3. De nouveaux droits pour les citoyens
- la citoyenneté de l’Union s’ajoute à la citoyenneté nationale
- la Charte de droits fondamentaux de l’Union européenne acquiert une pleine valeur juridique, devenant ainsi opposable
- création d’un droit d’initiative citoyenne : permettra à au moins un million de citoyens originaires d’un nombre significatif d’Etats membres de prendre l’initiative de demander à la Commission de soumettre toute proposition appropriée sur les questions qui leur paraissent nécessiter l’élaboration d’un acte juridique pour la mise en œuvre des traités
- le Conseil de l’Union siège obligatoirement en public lorsqu’il délibère et vote la législation européenne
- renforcement de la coopération européenne au niveau judiciaire en matière civile et pénale.
- Possibilité de créer un Parquet européen
4. De nouveaux droits pour les Parlements nationaux
- désormais, ils contribuent activement au bon fonctionnement de l’Union ; ils ont également la capacité à exprimer leur point de vue sur les projets d’actes législatifs de l’Union ainsi que sur d’autres questions qui peuvent présenter pour eux un intérêt particulier
- contrôle renforcé du principe de subsidiarité à travers un mécanisme d’alerte précoce et la possibilité de saisir directement la Cour de Justice de l’Union européenne de recours pour violation, par un acte législatif européen, du principe de subsidiarité
- possibilité pour chaque Parlement national de s’opposer à la procédure de révision simplifiée des traités ainsi qu’à l’activation de la clause passerelle en matière de coopération judiciaire civile
5. Une Europe protectrice face à la mondialisation
- l’Union se donne pour objectif de protéger ses citoyens dans le cadre de la mondialisation
- une clause sociale générale impose de prendre en compte les « exigences liées à la promotion d’un niveau d’emploi élevé, à la garantie d’une protection sociale adéquate, à la lutte contre l’exclusion sociale ainsi qu’à un niveau d’éducation, de formation et de protection de la santé humaine » dans la définition et dans la mise en œuvre de l’ensemble des politiques de l’Union.
- Les « services d’intérêt économique général » sont inscrits dans le traité, ce qui donne un fondement juridique aux institutions de l’Union pour définir les principes et les conditions qui régissent leur mise en place et leur fonctionnement dans le respect de la compétence des Etats.
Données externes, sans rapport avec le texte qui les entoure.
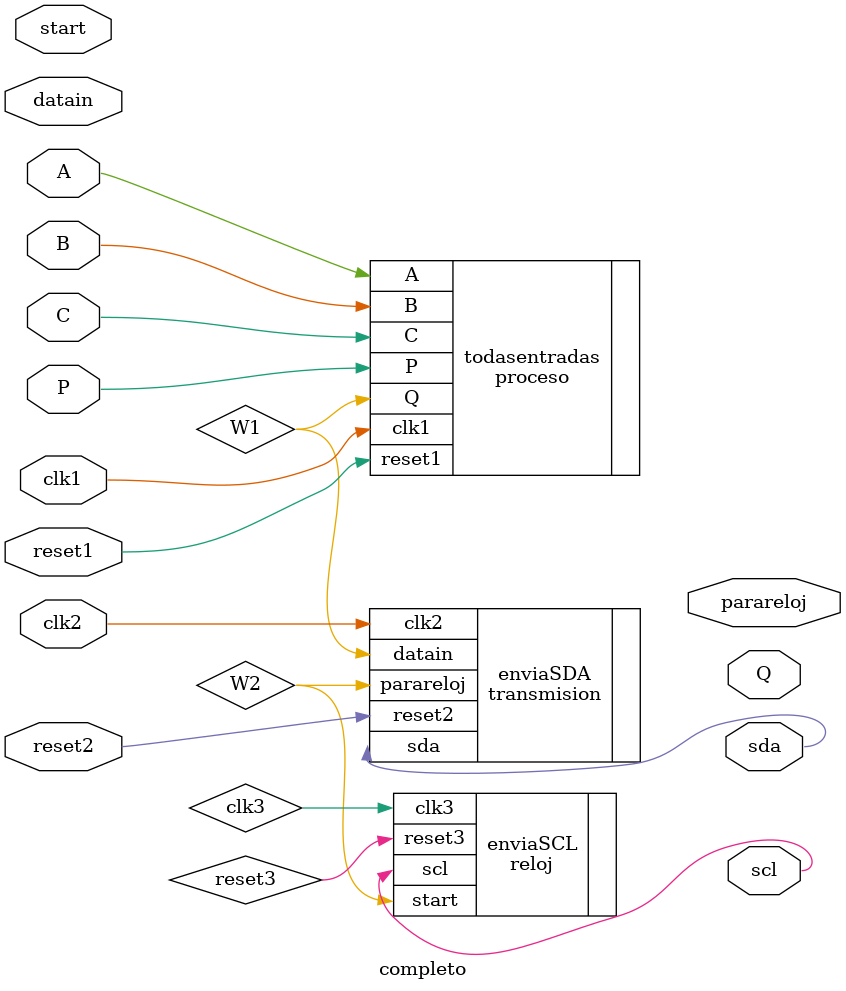
<source format=v>
module completo(input A, B, C, P, clk1, reset1, clk2, reset2, 
input [2:0]datain,
input start,
output reg [2:0]Q,
output reg sda, parareloj, scl
);
	wire W1, W2;

	proceso todasentradas(.clk1(clk1), .reset1(reset1), .A(A), .B(B), .C(C), .P(P), .Q(W1));
	transmision enviaSDA(.clk2(clk2), .reset2(reset2), .datain(W1), .sda(sda), .parareloj(W2));
	reloj enviaSCL(.clk3(clk3), .reset3(reset3), .start(W2), .scl(scl));


endmodule



</source>
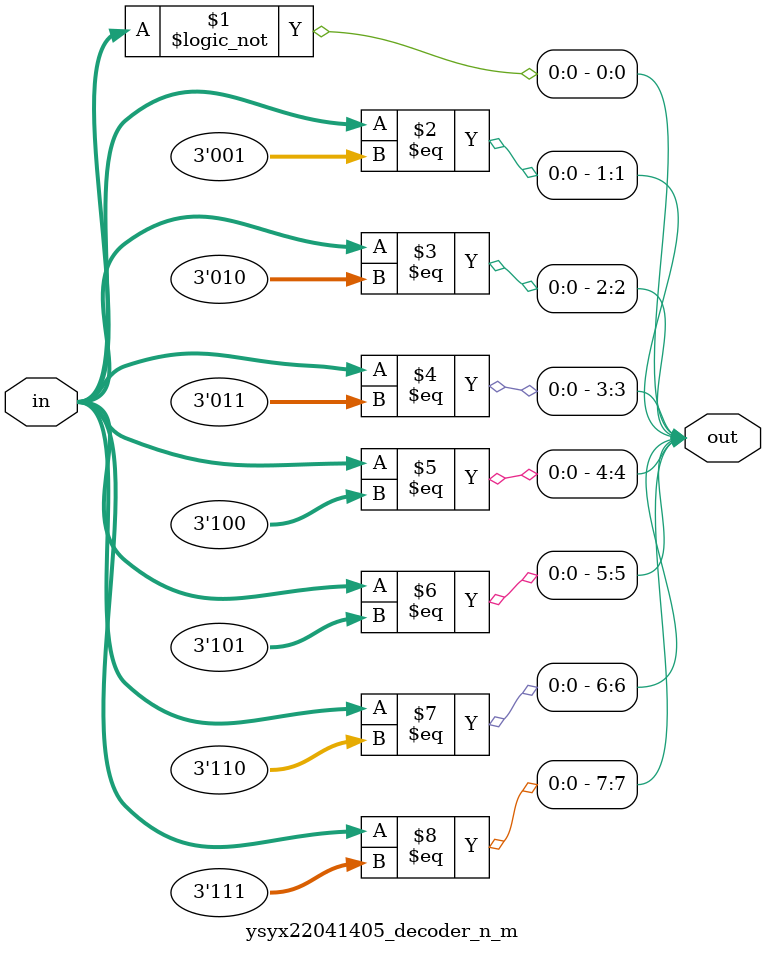
<source format=v>
module ysyx22041405_decoder_n_m#(parameter n = 3, m = 8)(
    input [n - 1: 0] in,
    output[m - 1: 0] out
);
genvar i;
generate for (i=0; i<m; i=i+1) begin : gen_for_dec_n_m
    assign out[i] = (in == i);
end endgenerate
endmodule //ysyx22041405_decoder_n_m

</source>
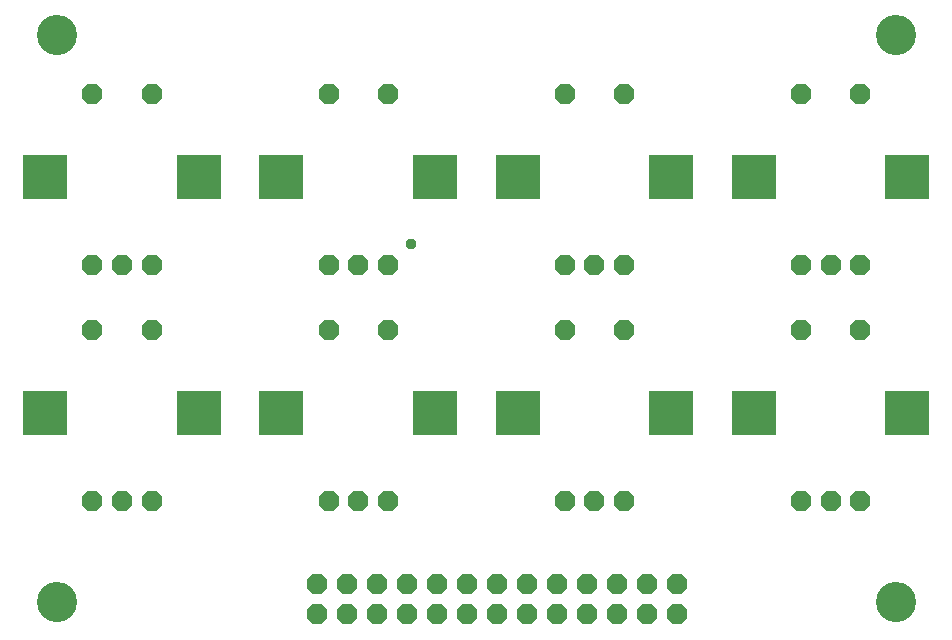
<source format=gbr>
G04 EAGLE Gerber RS-274X export*
G75*
%MOMM*%
%FSLAX34Y34*%
%LPD*%
%INSoldermask Top*%
%IPPOS*%
%AMOC8*
5,1,8,0,0,1.08239X$1,22.5*%
G01*
%ADD10P,1.852186X8X22.500000*%
%ADD11R,3.819200X3.819200*%
%ADD12C,3.403200*%
%ADD13P,1.852186X8X202.500000*%
%ADD14C,0.959600*%


D10*
X670000Y325000D03*
X695000Y325000D03*
X720000Y325000D03*
X720000Y470000D03*
X670000Y470000D03*
D11*
X630000Y400000D03*
X760000Y400000D03*
D10*
X670000Y125000D03*
X695000Y125000D03*
X720000Y125000D03*
X720000Y270000D03*
X670000Y270000D03*
D11*
X630000Y200000D03*
X760000Y200000D03*
D10*
X470000Y325000D03*
X495000Y325000D03*
X520000Y325000D03*
X520000Y470000D03*
X470000Y470000D03*
D11*
X430000Y400000D03*
X560000Y400000D03*
D10*
X470000Y125000D03*
X495000Y125000D03*
X520000Y125000D03*
X520000Y270000D03*
X470000Y270000D03*
D11*
X430000Y200000D03*
X560000Y200000D03*
D10*
X270000Y325000D03*
X295000Y325000D03*
X320000Y325000D03*
X320000Y470000D03*
X270000Y470000D03*
D11*
X230000Y400000D03*
X360000Y400000D03*
D10*
X270000Y125000D03*
X295000Y125000D03*
X320000Y125000D03*
X320000Y270000D03*
X270000Y270000D03*
D11*
X230000Y200000D03*
X360000Y200000D03*
D10*
X70000Y325000D03*
X95000Y325000D03*
X120000Y325000D03*
X120000Y470000D03*
X70000Y470000D03*
D11*
X30000Y400000D03*
X160000Y400000D03*
D10*
X70000Y125000D03*
X95000Y125000D03*
X120000Y125000D03*
X120000Y270000D03*
X70000Y270000D03*
D11*
X30000Y200000D03*
X160000Y200000D03*
D12*
X40000Y40000D03*
X750000Y40000D03*
X40000Y520000D03*
X750000Y520000D03*
D13*
X564900Y55200D03*
X564900Y29800D03*
X539500Y55200D03*
X539500Y29800D03*
X514100Y55200D03*
X514100Y29800D03*
X488700Y55200D03*
X488700Y29800D03*
X463300Y55200D03*
X463300Y29800D03*
X437900Y55200D03*
X437900Y29800D03*
X412500Y55200D03*
X412500Y29800D03*
X387100Y55200D03*
X387100Y29800D03*
X361700Y55200D03*
X361700Y29800D03*
X336300Y55200D03*
X336300Y29800D03*
X310900Y55200D03*
X310900Y29800D03*
X285500Y55200D03*
X285500Y29800D03*
X260100Y55200D03*
X260100Y29800D03*
D14*
X339725Y342900D03*
M02*

</source>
Les services publics administratifs demeurent de la compétence exclusive des Etats membres
6. Des progrès en matière de politique étrangère et de sécurité commune
- renforcement de la cohérence de l’action extérieure de l’Union par la création d’un nouveau service européen d’action extérieure
- instauration d’une « clause de défense mutuelle » qui prévoit qu’en cas d’agression d’un des Etats membres, les autres ont un devoir d’assistance à son égard.
- Instauration d’une « clause de solidarité » qui assigne à l’Union et à chaque Etat membre le devoir de porter assistance, par tous les moyens, à un Etat membre touché par une catastrophe d’origine humaine ou naturelle ou par une attaque terroriste
- Le traité consacre l’existence de « l’Agence européenne de défense » et introduit la « coopération structurée permanente » ouverte aux Etats qui s’engageront à participer aux principaux programmes européens d’équipement militaire et à fournir des unités de combat immédiatement disponibles pour l’Union européenne.